Elvis DAM has become an integrated part of WoodWing’s flagship product, its Enterprise publishing solution for publishers, agencies and other businesses. WoodWing Software President Erik Schut said in a statement that his company is “committed to keeping this pace” of updates for Elvis.

HTML5 Web Client for Remote Access

The 13-year-old WoodWing, based in The Netherlands, has regional sales offices in the Americas, Europe and Asia Pacific. The first update to Elvis, version 3.6, came shortly after WoodWing bought Elvis DAM, and it provided taxonomies that were designed for easier use and sharing functionality. In April of this year, version 4.0 delivered integration with Enterprise’s editorial management application Content Station, and full Linux support and distributed storage were added when 4.1 was released in July. In August, a mobile version for the iPad was introduced.

Last month, WoodWing released version 9 of Enterprise, which featured tighter social media integration and an extensive channel-oriented revision of the user interface.

The new version, available for downloading in the second half of this month, includes an HTML5 Web client so that remote users can gain access via a browser from outside the system, with key functions being browsing, viewing and downloading assets from the central repository. WoodWing said it chose these features after conducting user research, and this move, coming on top of August’s iPad version, mirrors other DAM vendors’ efforts to offer easy access to DAM-based assets for outsiders, such as agencies or clients.
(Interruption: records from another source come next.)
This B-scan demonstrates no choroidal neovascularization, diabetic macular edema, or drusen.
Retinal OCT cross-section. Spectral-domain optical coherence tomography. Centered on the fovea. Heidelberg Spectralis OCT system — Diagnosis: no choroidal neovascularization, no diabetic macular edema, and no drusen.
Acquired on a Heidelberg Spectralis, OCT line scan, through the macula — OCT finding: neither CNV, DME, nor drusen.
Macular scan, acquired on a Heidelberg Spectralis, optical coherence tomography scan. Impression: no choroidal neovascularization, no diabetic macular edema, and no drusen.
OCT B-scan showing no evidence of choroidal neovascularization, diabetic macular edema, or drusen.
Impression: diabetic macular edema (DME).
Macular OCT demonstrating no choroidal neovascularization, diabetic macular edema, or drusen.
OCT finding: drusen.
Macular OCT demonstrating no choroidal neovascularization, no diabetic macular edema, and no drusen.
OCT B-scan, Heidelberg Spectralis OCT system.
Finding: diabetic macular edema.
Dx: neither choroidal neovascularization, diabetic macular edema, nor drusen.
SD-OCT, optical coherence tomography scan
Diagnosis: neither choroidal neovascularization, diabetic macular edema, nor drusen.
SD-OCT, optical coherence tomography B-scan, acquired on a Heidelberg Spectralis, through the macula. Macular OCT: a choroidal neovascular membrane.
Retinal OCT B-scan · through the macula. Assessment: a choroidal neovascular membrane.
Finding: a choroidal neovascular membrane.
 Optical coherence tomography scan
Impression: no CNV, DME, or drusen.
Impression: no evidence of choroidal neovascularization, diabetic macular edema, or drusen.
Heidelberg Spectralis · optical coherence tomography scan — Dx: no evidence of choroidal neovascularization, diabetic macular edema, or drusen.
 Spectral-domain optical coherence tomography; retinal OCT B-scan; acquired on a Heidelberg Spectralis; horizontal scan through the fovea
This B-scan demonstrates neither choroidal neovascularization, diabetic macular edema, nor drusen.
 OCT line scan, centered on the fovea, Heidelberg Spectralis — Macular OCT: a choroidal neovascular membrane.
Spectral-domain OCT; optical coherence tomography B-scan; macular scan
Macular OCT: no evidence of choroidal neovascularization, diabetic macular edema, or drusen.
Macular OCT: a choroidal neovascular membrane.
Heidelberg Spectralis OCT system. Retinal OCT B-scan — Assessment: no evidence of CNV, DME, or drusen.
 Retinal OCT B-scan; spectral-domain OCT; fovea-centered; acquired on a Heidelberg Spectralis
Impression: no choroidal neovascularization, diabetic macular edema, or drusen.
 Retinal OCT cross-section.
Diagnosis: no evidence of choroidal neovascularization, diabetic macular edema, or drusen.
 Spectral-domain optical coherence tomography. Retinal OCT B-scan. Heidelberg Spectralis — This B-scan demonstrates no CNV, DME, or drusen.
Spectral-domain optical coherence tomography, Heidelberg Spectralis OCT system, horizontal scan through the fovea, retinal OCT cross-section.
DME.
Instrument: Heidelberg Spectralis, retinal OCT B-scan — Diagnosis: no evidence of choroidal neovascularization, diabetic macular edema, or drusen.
Brandable Elvis, Infinite Scrolling

The Web client also provides infinite scrolling, where more images are loaded as a user scrolls down, in order to optimize a user’s ability to quickly find the desired assets. Additionally, the client can be skinned with a company’s design to maintain the overall company look and feel.

Back on the desktop, the 4.2 desktop client supports image variations. This means that, when a user has selected the option to “download image as,” the file format, resolution and dimensions can be specified. Metadata travels along, and presets can be used to capture these settings. An updated API allows developers to utilize this function for their integrations.